For the last twelve years, Yoshiki has lived in Encino—the pinnacle of L.A. suburbia—on the street where Michael Jackson once resided. When he's in Japan, he has a 24-hour bodyguard detail, but here he's remarkably lax about security. He moved to L.A. to escape the incessant hounding. "I enjoy going to the grocery store and buying ice cream," he tells me while relaxing on a hotel-room couch the day after the video shoot. Dressed in a white linen shirt with black pants and winklepicker boots, his wavy hair tickling his shoulders, Yoshiki's still working the androgynous angle pretty hard. Yet if he's incredibly thin, almost to the point of being frail, it isn't entirely a matter of style: Yoshiki suffers from chronic tendonitis, and last July he had to have major neck surgery to relieve bulging discs—the result of too much head banging. Afterwards he spent two weeks in the hospital undergoing a battery of tests, and his doctor warned him that his neck "may only hold out for two years. He told me not to play the drums. Fuck that. I may become paralyzed—so what?" Yoshiki has always been the screaming, stick-twirling sort who likes to bash out his demons on the kit—but these days he has to gut out shows in a neck brace.

 

 

Yoshiki spends most of his time either at home in the company of the 20 people he employs, or in the studio he bought in 1993—the one where Metallica recorded their eponymous album, popularly known as Black Album. (Metallica producer Bob Rock had the space booked for his next project, but Yoshiki dropped a few million, renamed it Extasy Recording Studio, and kicked Rock out.) He says when he drinks, he drinks, though he's careful not to make a public display of it like he did during the glory years. Now he ventures out only once a week for business dinners at, say, Matsuhisa, before unwinding at clubs like Bar Sinister, a Hollywood Goth nightspot, with one of his four assistants. "One of us is always with him," says primary assistant Lauren, a skinny doe-eyed beauty dressed in short shorts and black thigh-high socks. "He doesn't talk to too many people." He used to have a girlfriend, Julia Voth, an up-and-coming Canadian model/actress, but he broke up with her in June after six years together. "I was too busy," he says without emotion, waving his hand dismissively like a petulant teenager. "I mean, I want to get married. I think. I guess. I don't know."

 

"When he says he doesn't have any good friends, I honestly believe him," says Phil Quartararo, Yoshiki and X Japan's manager, who, as then president of Warner Bros.

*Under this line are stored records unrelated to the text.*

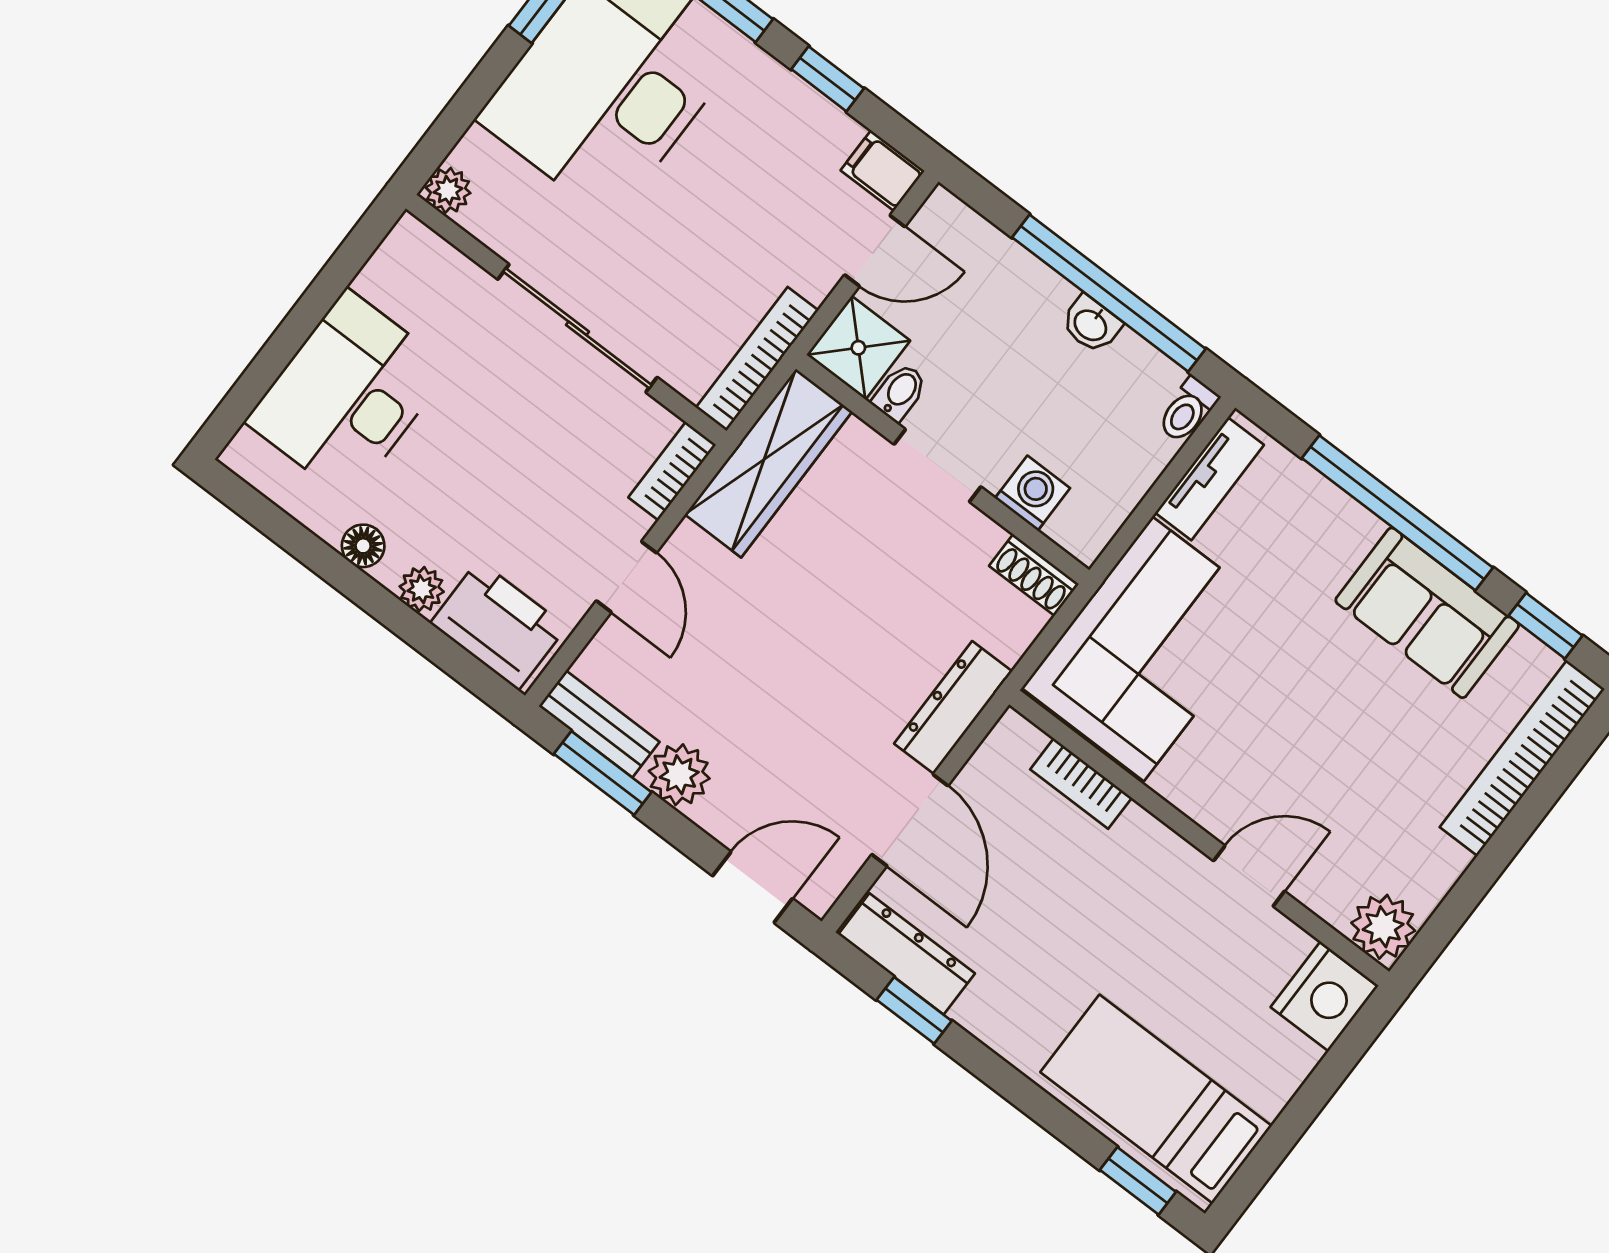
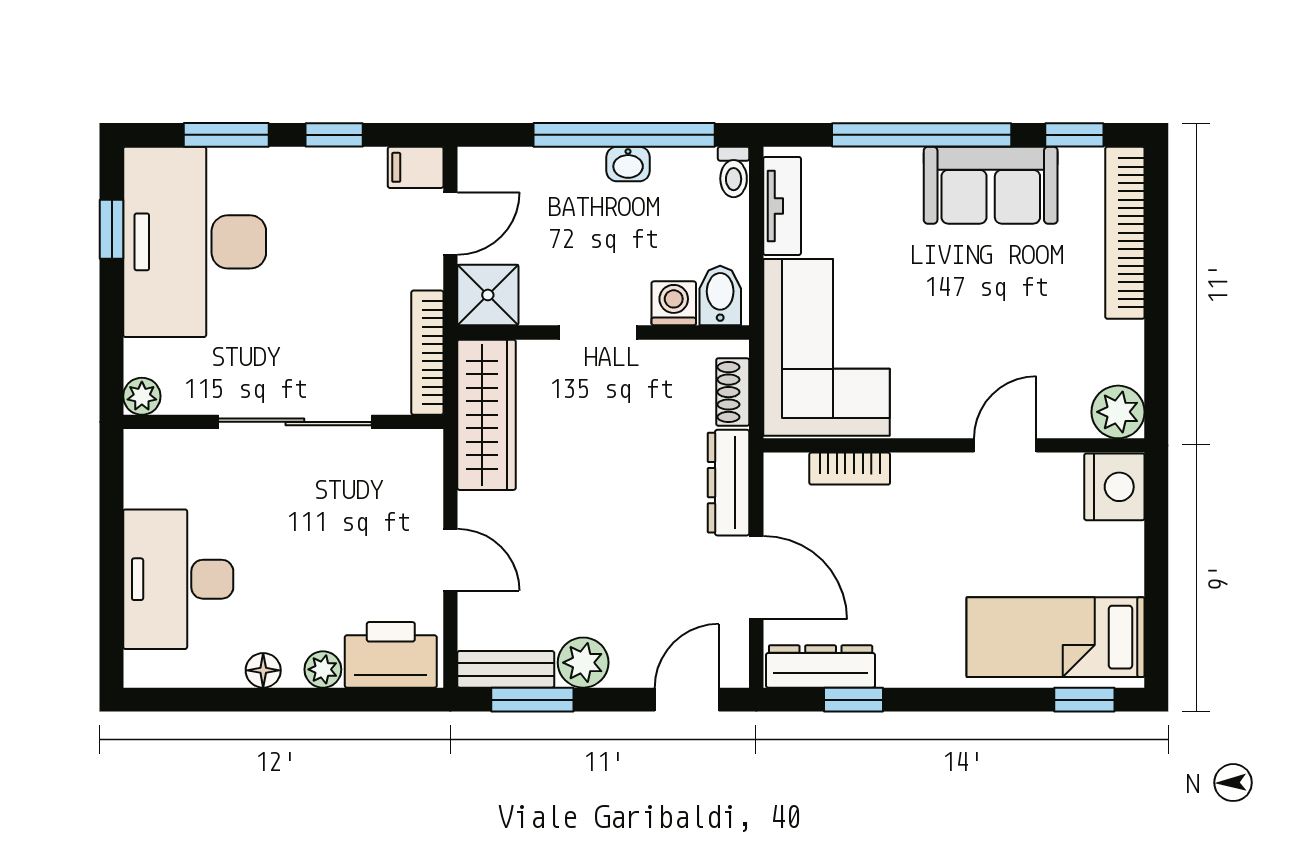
bidet: (900, 392) -> (720, 296), moved, width x1.38, depth x1.36
bookcase: (672, 471) -> (428, 468), removed
shoe rack: (1034, 575) -> (733, 392), moved, turned 90

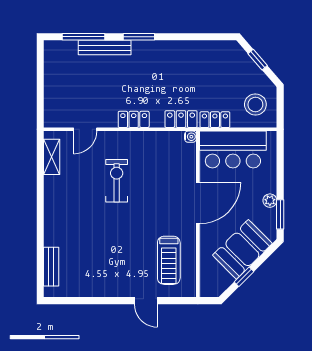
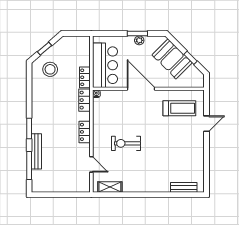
stool: (255, 104) -> (50, 69), moved
window: (280, 214) -> (137, 33), moved

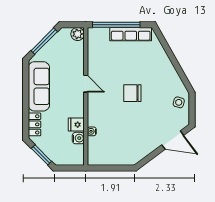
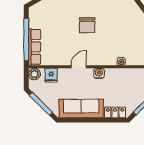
row of seats: (131, 34) -> (35, 47), moved
fridge: (76, 125) -> (51, 75), moved
water cooler: (78, 138) -> (99, 73), moved

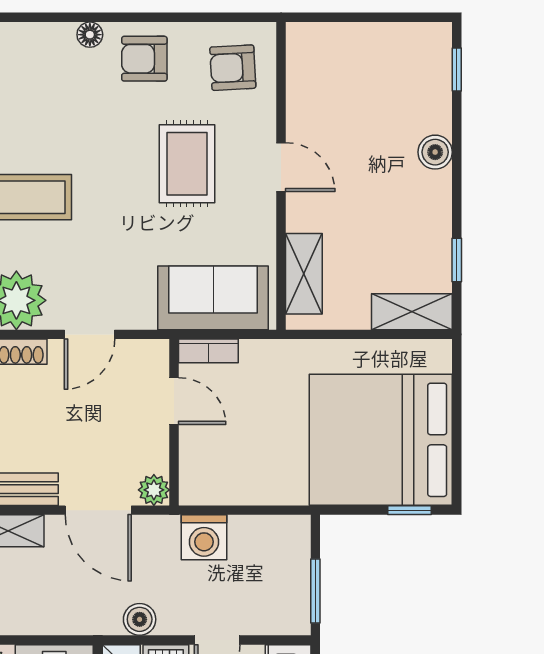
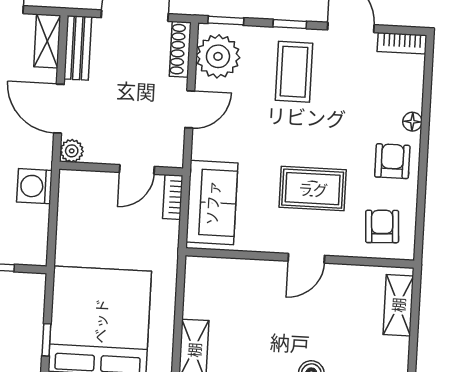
shelving: (304, 274) -> (398, 305), moved, turned 90
door: (90, 334) -> (190, 109), swing flipped
door: (98, 510) -> (59, 109), hinge flipped

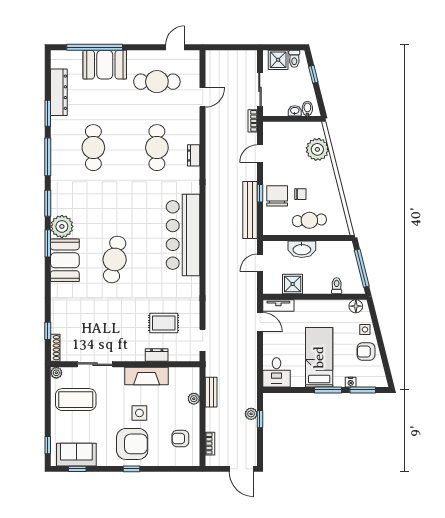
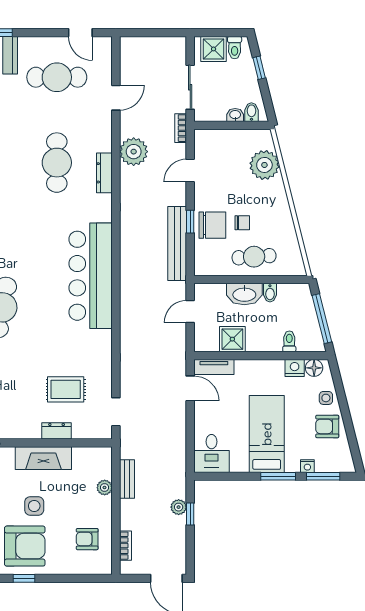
door: (175, 47) -> (80, 33), swing flipped
plant: (216, 139) -> (134, 152), added
dresser: (194, 155) -> (104, 173), width x1.44
chair: (277, 196) -> (212, 225), turned 90
bidet: (322, 248) -> (270, 293), added
nightstand: (341, 306) -> (295, 368), added

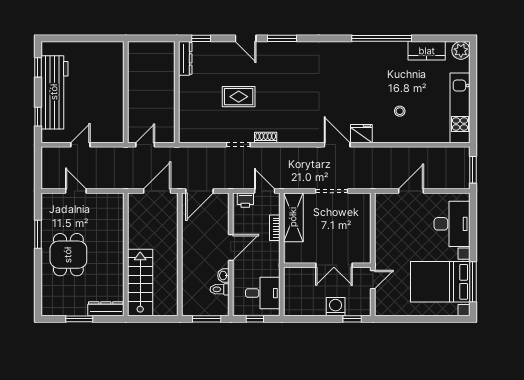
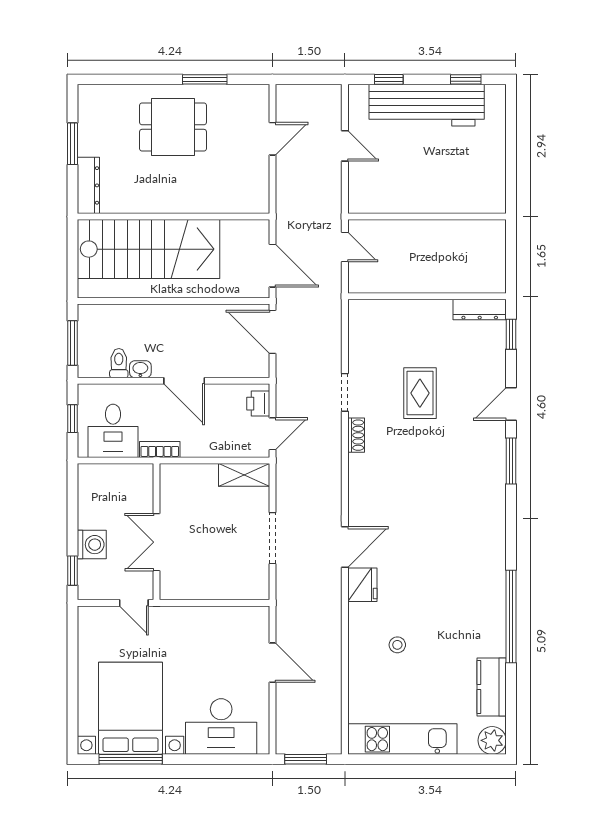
shelving: (293, 217) -> (244, 475), width x0.67, depth x0.75
bookcase: (275, 228) -> (160, 449), moved
stairs: (140, 282) -> (148, 249), width x1.36, depth x1.51

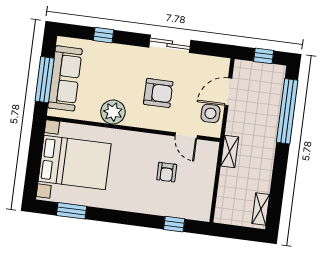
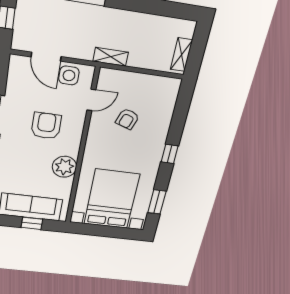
window: (45, 80) -> (32, 223), width x0.46
armchair: (167, 172) -> (127, 119), turned 109
shelving: (261, 209) -> (181, 55), moved, turned 90
window: (174, 224) -> (170, 154), moved

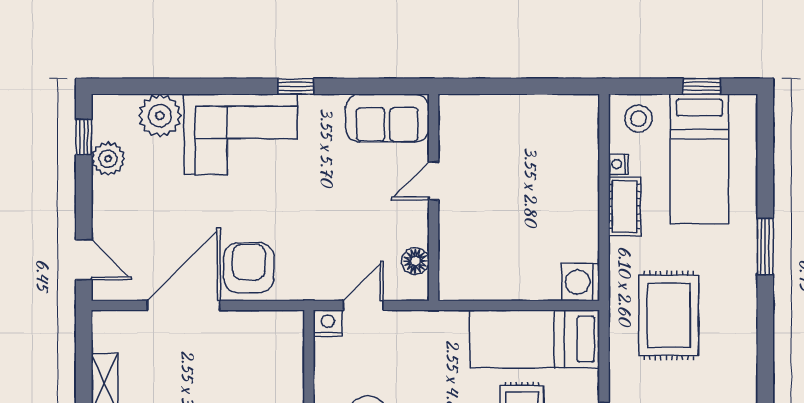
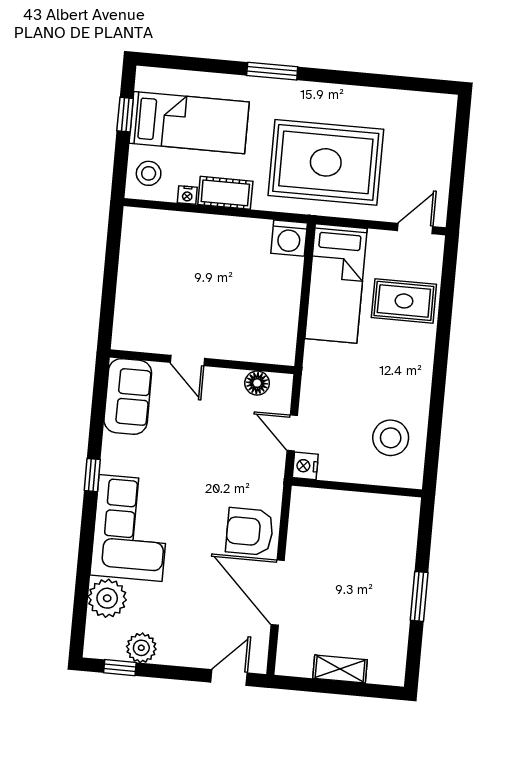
rug: (669, 315) -> (326, 162), width x1.37, depth x1.44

Records, signed Yoshiki to a solo deal in 2000. "He lives for the mystery and cultivating that myth." Yoshiki might like to walk the aisles of Ralph's in anonymity, but when the ego needs a shot, he likes to make an appearance where he's sure to get recognized, including the occasional movie premiere. (This is It, most recently). But when X Japan goes out on the road, will Yoshiki be able to keep the adoration at arms length? (Will he even want to?) Either way, the prospect of widespread success in the U.S. remains an iffy proposition. Anime might have a massive following among 12 year-olds and the downtown hipster class, but that doesn't necessarily translate into fondness for an unironic brand of bombastic arena rock that can sometimes sound about 20 years behind the curve. For every Rush (Canada) and Phoenix (France) there are hundreds of Tragically Hips and Noir Désirs—bands you've never heard of for a reason.

 

Yoshiki is well aware of the obstacles that face any foreign rock outfit trying to make it in rock's birthplace. Still, X Japan's 50-minute, five-song blast at Lollapalooza was lauded as one of the weekend highlights by both fans and critics, and Yoshiki plans to keep that momentum going. "We played heavy songs—I didn't want to lose people with the ballads," he tells me on the phone a couple weeks later, following two enormous stadium shows outside of Tokyo. "I know what I'm doing. And now, after Lollapalooza, I want success in the U.S. more than I ever did. It's a long, winding road. But we're going to run, not walk."